I sighed, taking a deeper drink. “My parents died when I was a kid.”

“Oh. I’m…not sure what to say about that.”

“Well, it’s different from all the people who immediately tell me how sorry they are.”

“I imagine you hear that a lot.”

“It gets better when I tell them I ended up living with my grandmother only for her to pass away a few years later.”

Shane turned his head slowly. “That…is certainly a great deal of misfortune for someone, especially a child.”

I shrugged. “After that, I ended up in the system. Fostered out and all that. Problem was, I wasn’t ready to be in another family or deal with the world. I was a pretty angry kid ready to fight anything and everything that even remotely irritated me.”

It was the sort of pain and anger that stayed with me well into my adult years. By then, of course, I had come a long way and learned to work through my problems with more than angry fists and words. At the same time, I wouldn’t have been the same person if it hadn’t been for Diane and Tony.

“Eventually, I was placed with people who were pretty good with problem children,” I told him with a shake of my head. I honestly couldn’t think of anything worse to call a child who was already struggling and hurting. Nothing quite like making those same kids feel like an extra burden than they already did. “If it weren’t for them, I probably wouldn’t have learned how to control myself. I’d already been in several fights and a few scrapes with the law by the time I got there and then a few more when I was there. They never gave up on me, though. They never stopped trying, and well, if you knew them, you’d know there’s no telling them ‘no’ if they have their minds set on something.”

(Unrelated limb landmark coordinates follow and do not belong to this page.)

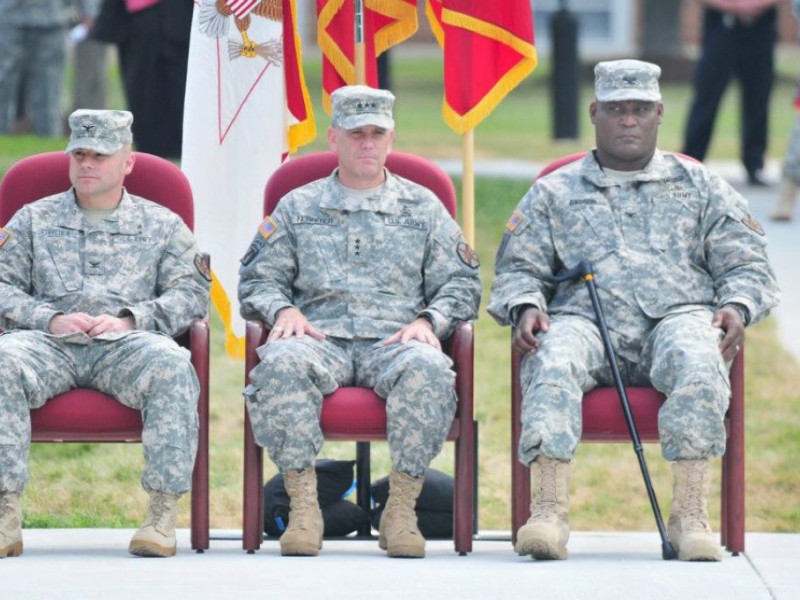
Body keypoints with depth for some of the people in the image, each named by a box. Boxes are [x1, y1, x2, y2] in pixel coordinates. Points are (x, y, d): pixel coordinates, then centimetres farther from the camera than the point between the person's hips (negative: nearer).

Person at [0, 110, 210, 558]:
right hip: (49, 344, 1)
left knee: (171, 363, -36)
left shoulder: (162, 225, 21)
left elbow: (191, 291, 9)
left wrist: (131, 319, -8)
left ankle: (164, 511, -35)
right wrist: (48, 319, -7)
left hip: (125, 345, -1)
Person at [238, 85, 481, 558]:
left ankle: (402, 508, -31)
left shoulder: (423, 208, 19)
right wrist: (283, 310, -5)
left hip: (394, 342, 0)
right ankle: (303, 505, -32)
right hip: (320, 338, 0)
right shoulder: (298, 207, 21)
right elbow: (258, 279, 18)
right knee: (282, 361, -37)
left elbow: (461, 284, 15)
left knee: (428, 369, -38)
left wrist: (428, 321, -5)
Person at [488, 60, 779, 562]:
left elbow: (747, 265, 17)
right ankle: (549, 511, -45)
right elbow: (518, 268, 17)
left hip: (677, 316, 0)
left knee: (699, 366, -38)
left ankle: (691, 514, -40)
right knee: (552, 366, -36)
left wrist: (736, 307, -6)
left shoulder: (699, 186, 23)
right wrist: (526, 307, -7)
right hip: (585, 321, 0)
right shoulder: (555, 192, 24)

“They had the magic touch then?”

“Pfft, no…and yes. It’s more that they have the patience most people aspiring to sainthood would envy, and they’re just as stubborn. They don’t always manage to get through to the kids, but they have a solid track record.”

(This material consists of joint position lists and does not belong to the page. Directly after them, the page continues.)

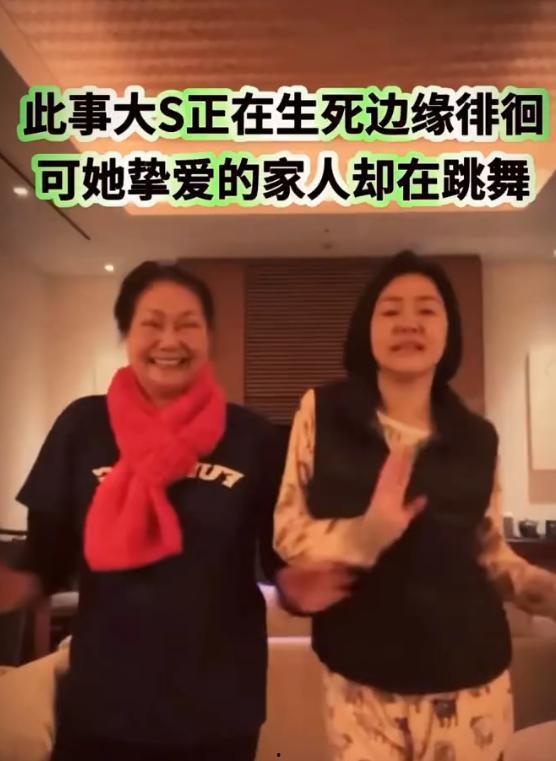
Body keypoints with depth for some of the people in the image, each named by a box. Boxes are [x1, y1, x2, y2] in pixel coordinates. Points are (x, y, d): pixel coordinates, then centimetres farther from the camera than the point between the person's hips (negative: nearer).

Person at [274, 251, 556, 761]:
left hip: (468, 679, 2)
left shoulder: (477, 437, -1)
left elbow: (490, 552, 8)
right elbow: (287, 533, -8)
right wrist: (367, 532, -25)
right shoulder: (322, 413, -7)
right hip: (361, 679, -1)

“They’re still fostering?”

“To this very day. They’ve got a couple living with them right now, have for a couple of years now. And from the sounds of it, they’re going to be another success story. Though Diane would say, the kids are the ones who succeeded.”

Shane laughed as we turned to continue wandering aimlessly. “Well, I suppose it would be something, growing up with that. I would be lying if I said I wasn’t tempted to feel a twinge of shame.”

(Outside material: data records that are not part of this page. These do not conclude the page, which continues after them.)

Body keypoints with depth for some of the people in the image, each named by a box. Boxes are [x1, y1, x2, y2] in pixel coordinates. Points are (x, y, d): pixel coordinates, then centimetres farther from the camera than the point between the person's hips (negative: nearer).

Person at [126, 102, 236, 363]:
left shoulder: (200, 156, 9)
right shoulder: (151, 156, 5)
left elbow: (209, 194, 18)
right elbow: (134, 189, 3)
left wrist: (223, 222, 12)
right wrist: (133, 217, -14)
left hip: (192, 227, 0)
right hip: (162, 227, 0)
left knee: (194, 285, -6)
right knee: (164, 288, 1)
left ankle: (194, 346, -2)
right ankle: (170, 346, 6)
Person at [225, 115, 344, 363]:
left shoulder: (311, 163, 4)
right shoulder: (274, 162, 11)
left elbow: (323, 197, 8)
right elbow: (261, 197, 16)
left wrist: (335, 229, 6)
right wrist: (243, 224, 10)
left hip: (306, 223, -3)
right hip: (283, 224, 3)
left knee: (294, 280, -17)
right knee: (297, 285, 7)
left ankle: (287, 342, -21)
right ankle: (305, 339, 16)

I glanced at him, raising my brow. “And why’s that? Because they live their lives helping other people?”

“No,” he said, and I sighed, not at all surprised. “Because they have purpose.”

That caught me by surprise. I stopped where we were at the end of one of the smaller walkways that cut through the main thoroughfares and turned to face him. “What?”

He stopped as well, stepping closer. “Was that confusing?”

I was suddenly aware that our wandering had taken us away from the crowd and he was nearly as close as he had been back in the kitchen. “I’m asking for clarification.”

“It’s simple, I envy their sense of purpose, that they have something they wholeheartedly throw themselves into. The same as I might envy someone who starts from scratch, works their way through law school and becomes a high-powered attorney, goes high in politics, or a religious order,” he told me, his eyes boring into me. “I’ve never been worried about being a ‘good’ person.”

“Somehow, that doesn’t surprise me.”

“Now, now, you promised you would behave.”